**Work instructions:**
Across the listing below, count the lines with "stained" in them. Write nothing but the number.

Provided data below:

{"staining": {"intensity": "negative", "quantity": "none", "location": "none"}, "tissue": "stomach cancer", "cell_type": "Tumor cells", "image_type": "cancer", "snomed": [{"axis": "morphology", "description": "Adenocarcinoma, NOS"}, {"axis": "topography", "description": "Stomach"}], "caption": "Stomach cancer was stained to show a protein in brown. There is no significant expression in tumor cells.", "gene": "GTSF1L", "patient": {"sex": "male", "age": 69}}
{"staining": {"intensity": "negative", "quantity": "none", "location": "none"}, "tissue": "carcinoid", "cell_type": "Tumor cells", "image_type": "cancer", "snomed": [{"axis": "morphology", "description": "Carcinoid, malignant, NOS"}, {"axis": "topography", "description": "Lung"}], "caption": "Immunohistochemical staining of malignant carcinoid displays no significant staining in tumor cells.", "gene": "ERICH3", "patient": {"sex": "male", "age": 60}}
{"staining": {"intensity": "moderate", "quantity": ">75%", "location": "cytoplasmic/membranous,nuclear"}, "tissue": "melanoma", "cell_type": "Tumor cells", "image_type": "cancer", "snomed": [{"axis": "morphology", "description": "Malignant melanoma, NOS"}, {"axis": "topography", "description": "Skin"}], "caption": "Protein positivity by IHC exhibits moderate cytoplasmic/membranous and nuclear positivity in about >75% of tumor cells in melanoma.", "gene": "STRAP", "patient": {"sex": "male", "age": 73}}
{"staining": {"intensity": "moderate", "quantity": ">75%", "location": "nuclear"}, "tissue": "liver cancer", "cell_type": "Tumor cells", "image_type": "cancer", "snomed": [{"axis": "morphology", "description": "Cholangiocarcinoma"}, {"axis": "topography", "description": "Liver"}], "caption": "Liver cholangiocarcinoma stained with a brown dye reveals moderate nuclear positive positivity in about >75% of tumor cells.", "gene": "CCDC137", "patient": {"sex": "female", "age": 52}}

End of Provided data.

**Problem solution:**
2